Your goal — Rewrite the lines below with "scientific name" changed to "Latin name" wherever it occurs, keeping all other text the same.

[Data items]

------

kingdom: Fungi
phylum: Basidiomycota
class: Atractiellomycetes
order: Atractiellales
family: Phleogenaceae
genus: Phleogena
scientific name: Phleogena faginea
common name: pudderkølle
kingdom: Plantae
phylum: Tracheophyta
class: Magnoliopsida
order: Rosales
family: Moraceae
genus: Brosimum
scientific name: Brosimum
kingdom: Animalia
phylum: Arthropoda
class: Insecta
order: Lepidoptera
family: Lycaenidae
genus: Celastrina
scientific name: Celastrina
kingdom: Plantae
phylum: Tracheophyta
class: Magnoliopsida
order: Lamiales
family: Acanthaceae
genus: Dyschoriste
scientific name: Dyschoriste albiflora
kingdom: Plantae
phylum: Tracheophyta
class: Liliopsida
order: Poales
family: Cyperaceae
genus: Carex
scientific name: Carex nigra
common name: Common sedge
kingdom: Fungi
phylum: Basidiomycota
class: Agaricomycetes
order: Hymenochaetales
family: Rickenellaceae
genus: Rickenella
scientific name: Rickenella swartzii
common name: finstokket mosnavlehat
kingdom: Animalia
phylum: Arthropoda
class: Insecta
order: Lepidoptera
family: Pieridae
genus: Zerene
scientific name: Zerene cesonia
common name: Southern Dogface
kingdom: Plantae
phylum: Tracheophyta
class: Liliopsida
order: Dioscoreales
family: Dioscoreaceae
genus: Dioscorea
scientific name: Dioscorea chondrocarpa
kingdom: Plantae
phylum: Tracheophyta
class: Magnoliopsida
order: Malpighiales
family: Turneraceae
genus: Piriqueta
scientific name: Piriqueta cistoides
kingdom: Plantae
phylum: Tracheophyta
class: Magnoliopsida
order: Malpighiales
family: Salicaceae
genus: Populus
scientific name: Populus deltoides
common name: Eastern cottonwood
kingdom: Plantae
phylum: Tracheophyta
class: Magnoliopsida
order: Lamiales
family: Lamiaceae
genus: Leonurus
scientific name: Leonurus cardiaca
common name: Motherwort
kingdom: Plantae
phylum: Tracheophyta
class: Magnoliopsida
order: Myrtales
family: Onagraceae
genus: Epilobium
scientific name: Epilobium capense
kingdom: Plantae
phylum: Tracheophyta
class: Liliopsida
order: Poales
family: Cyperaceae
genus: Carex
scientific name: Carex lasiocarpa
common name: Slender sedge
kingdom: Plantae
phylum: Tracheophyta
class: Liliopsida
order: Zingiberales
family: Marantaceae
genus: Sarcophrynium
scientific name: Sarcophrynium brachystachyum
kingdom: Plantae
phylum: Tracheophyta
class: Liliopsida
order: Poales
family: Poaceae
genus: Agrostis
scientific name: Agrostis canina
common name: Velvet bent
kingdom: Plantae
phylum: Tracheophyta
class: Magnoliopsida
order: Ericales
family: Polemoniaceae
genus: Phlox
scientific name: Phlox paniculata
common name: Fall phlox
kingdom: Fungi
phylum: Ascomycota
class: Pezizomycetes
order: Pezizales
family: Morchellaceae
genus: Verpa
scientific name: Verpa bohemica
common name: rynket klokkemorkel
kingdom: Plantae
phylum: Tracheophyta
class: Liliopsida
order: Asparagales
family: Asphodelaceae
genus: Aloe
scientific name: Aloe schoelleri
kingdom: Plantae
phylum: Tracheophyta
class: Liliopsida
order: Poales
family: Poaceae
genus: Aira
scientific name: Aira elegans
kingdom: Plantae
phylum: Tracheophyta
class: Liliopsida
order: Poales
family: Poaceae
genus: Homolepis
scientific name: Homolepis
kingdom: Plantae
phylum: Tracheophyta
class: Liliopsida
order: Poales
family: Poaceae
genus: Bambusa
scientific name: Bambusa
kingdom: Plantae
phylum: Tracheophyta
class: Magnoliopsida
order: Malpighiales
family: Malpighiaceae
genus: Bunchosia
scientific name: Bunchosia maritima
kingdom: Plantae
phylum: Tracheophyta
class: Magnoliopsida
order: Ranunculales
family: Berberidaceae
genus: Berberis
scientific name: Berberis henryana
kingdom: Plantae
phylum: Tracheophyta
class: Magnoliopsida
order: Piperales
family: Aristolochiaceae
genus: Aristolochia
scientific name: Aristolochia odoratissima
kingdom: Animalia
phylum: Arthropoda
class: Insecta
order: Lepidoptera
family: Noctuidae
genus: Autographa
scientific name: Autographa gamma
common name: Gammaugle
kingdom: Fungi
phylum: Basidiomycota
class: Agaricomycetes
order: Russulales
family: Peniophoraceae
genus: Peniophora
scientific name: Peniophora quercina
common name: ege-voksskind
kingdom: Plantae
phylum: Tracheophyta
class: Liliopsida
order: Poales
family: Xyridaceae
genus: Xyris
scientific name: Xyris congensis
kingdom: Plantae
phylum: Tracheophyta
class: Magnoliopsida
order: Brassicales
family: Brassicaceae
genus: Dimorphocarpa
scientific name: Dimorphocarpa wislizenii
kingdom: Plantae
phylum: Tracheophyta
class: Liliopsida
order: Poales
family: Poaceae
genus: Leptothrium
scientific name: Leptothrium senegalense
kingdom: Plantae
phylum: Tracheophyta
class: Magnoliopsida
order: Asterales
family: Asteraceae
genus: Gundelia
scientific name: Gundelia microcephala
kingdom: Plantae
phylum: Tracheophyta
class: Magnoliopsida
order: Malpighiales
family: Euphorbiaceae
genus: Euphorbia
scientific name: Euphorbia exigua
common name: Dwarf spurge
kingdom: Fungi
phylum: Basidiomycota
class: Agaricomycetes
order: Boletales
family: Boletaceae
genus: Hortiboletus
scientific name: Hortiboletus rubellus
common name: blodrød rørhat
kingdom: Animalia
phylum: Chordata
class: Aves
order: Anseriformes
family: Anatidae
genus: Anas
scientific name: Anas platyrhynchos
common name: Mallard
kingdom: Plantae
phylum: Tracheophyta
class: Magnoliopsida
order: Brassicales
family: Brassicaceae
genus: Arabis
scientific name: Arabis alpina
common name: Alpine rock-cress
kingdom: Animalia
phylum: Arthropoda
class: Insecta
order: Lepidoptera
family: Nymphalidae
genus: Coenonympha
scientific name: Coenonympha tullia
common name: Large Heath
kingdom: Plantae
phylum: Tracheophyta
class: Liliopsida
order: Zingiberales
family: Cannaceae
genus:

------

Written solution —
kingdom: Fungi
phylum: Basidiomycota
class: Atractiellomycetes
order: Atractiellales
family: Phleogenaceae
genus: Phleogena
Latin name: Phleogena faginea
common name: pudderkølle
kingdom: Plantae
phylum: Tracheophyta
class: Magnoliopsida
order: Rosales
family: Moraceae
genus: Brosimum
Latin name: Brosimum
kingdom: Animalia
phylum: Arthropoda
class: Insecta
order: Lepidoptera
family: Lycaenidae
genus: Celastrina
Latin name: Celastrina
kingdom: Plantae
phylum: Tracheophyta
class: Magnoliopsida
order: Lamiales
family: Acanthaceae
genus: Dyschoriste
Latin name: Dyschoriste albiflora
kingdom: Plantae
phylum: Tracheophyta
class: Liliopsida
order: Poales
family: Cyperaceae
genus: Carex
Latin name: Carex nigra
common name: Common sedge
kingdom: Fungi
phylum: Basidiomycota
class: Agaricomycetes
order: Hymenochaetales
family: Rickenellaceae
genus: Rickenella
Latin name: Rickenella swartzii
common name: finstokket mosnavlehat
kingdom: Animalia
phylum: Arthropoda
class: Insecta
order: Lepidoptera
family: Pieridae
genus: Zerene
Latin name: Zerene cesonia
common name: Southern Dogface
kingdom: Plantae
phylum: Tracheophyta
class: Liliopsida
order: Dioscoreales
family: Dioscoreaceae
genus: Dioscorea
Latin name: Dioscorea chondrocarpa
kingdom: Plantae
phylum: Tracheophyta
class: Magnoliopsida
order: Malpighiales
family: Turneraceae
genus: Piriqueta
Latin name: Piriqueta cistoides
kingdom: Plantae
phylum: Tracheophyta
class: Magnoliopsida
order: Malpighiales
family: Salicaceae
genus: Populus
Latin name: Populus deltoides
common name: Eastern cottonwood
kingdom: Plantae
phylum: Tracheophyta
class: Magnoliopsida
order: Lamiales
family: Lamiaceae
genus: Leonurus
Latin name: Leonurus cardiaca
common name: Motherwort
kingdom: Plantae
phylum: Tracheophyta
class: Magnoliopsida
order: Myrtales
family: Onagraceae
genus: Epilobium
Latin name: Epilobium capense
kingdom: Plantae
phylum: Tracheophyta
class: Liliopsida
order: Poales
family: Cyperaceae
genus: Carex
Latin name: Carex lasiocarpa
common name: Slender sedge
kingdom: Plantae
phylum: Tracheophyta
class: Liliopsida
order: Zingiberales
family: Marantaceae
genus: Sarcophrynium
Latin name: Sarcophrynium brachystachyum
kingdom: Plantae
phylum: Tracheophyta
class: Liliopsida
order: Poales
family: Poaceae
genus: Agrostis
Latin name: Agrostis canina
common name: Velvet bent
kingdom: Plantae
phylum: Tracheophyta
class: Magnoliopsida
order: Ericales
family: Polemoniaceae
genus: Phlox
Latin name: Phlox paniculata
common name: Fall phlox
kingdom: Fungi
phylum: Ascomycota
class: Pezizomycetes
order: Pezizales
family: Morchellaceae
genus: Verpa
Latin name: Verpa bohemica
common name: rynket klokkemorkel
kingdom: Plantae
phylum: Tracheophyta
class: Liliopsida
order: Asparagales
family: Asphodelaceae
genus: Aloe
Latin name: Aloe schoelleri
kingdom: Plantae
phylum: Tracheophyta
class: Liliopsida
order: Poales
family: Poaceae
genus: Aira
Latin name: Aira elegans
kingdom: Plantae
phylum: Tracheophyta
class: Liliopsida
order: Poales
family: Poaceae
genus: Homolepis
Latin name: Homolepis
kingdom: Plantae
phylum: Tracheophyta
class: Liliopsida
order: Poales
family: Poaceae
genus: Bambusa
Latin name: Bambusa
kingdom: Plantae
phylum: Tracheophyta
class: Magnoliopsida
order: Malpighiales
family: Malpighiaceae
genus: Bunchosia
Latin name: Bunchosia maritima
kingdom: Plantae
phylum: Tracheophyta
class: Magnoliopsida
order: Ranunculales
family: Berberidaceae
genus: Berberis
Latin name: Berberis henryana
kingdom: Plantae
phylum: Tracheophyta
class: Magnoliopsida
order: Piperales
family: Aristolochiaceae
genus: Aristolochia
Latin name: Aristolochia odoratissima
kingdom: Animalia
phylum: Arthropoda
class: Insecta
order: Lepidoptera
family: Noctuidae
genus: Autographa
Latin name: Autographa gamma
common name: Gammaugle
kingdom: Fungi
phylum: Basidiomycota
class: Agaricomycetes
order: Russulales
family: Peniophoraceae
genus: Peniophora
Latin name: Peniophora quercina
common name: ege-voksskind
kingdom: Plantae
phylum: Tracheophyta
class: Liliopsida
order: Poales
family: Xyridaceae
genus: Xyris
Latin name: Xyris congensis
kingdom: Plantae
phylum: Tracheophyta
class: Magnoliopsida
order: Brassicales
family: Brassicaceae
genus: Dimorphocarpa
Latin name: Dimorphocarpa wislizenii
kingdom: Plantae
phylum: Tracheophyta
class: Liliopsida
order: Poales
family: Poaceae
genus: Leptothrium
Latin name: Leptothrium senegalense
kingdom: Plantae
phylum: Tracheophyta
class: Magnoliopsida
order: Asterales
family: Asteraceae
genus: Gundelia
Latin name: Gundelia microcephala
kingdom: Plantae
phylum: Tracheophyta
class: Magnoliopsida
order: Malpighiales
family: Euphorbiaceae
genus: Euphorbia
Latin name: Euphorbia exigua
common name: Dwarf spurge
kingdom: Fungi
phylum: Basidiomycota
class: Agaricomycetes
order: Boletales
family: Boletaceae
genus: Hortiboletus
Latin name: Hortiboletus rubellus
common name: blodrød rørhat
kingdom: Animalia
phylum: Chordata
class: Aves
order: Anseriformes
family: Anatidae
genus: Anas
Latin name: Anas platyrhynchos
common name: Mallard
kingdom: Plantae
phylum: Tracheophyta
class: Magnoliopsida
order: Brassicales
family: Brassicaceae
genus: Arabis
Latin name: Arabis alpina
common name: Alpine rock-cress
kingdom: Animalia
phylum: Arthropoda
class: Insecta
order: Lepidoptera
family: Nymphalidae
genus: Coenonympha
Latin name: Coenonympha tullia
common name: Large Heath
kingdom: Plantae
phylum: Tracheophyta
class: Liliopsida
order: Zingiberales
family: Cannaceae
genus:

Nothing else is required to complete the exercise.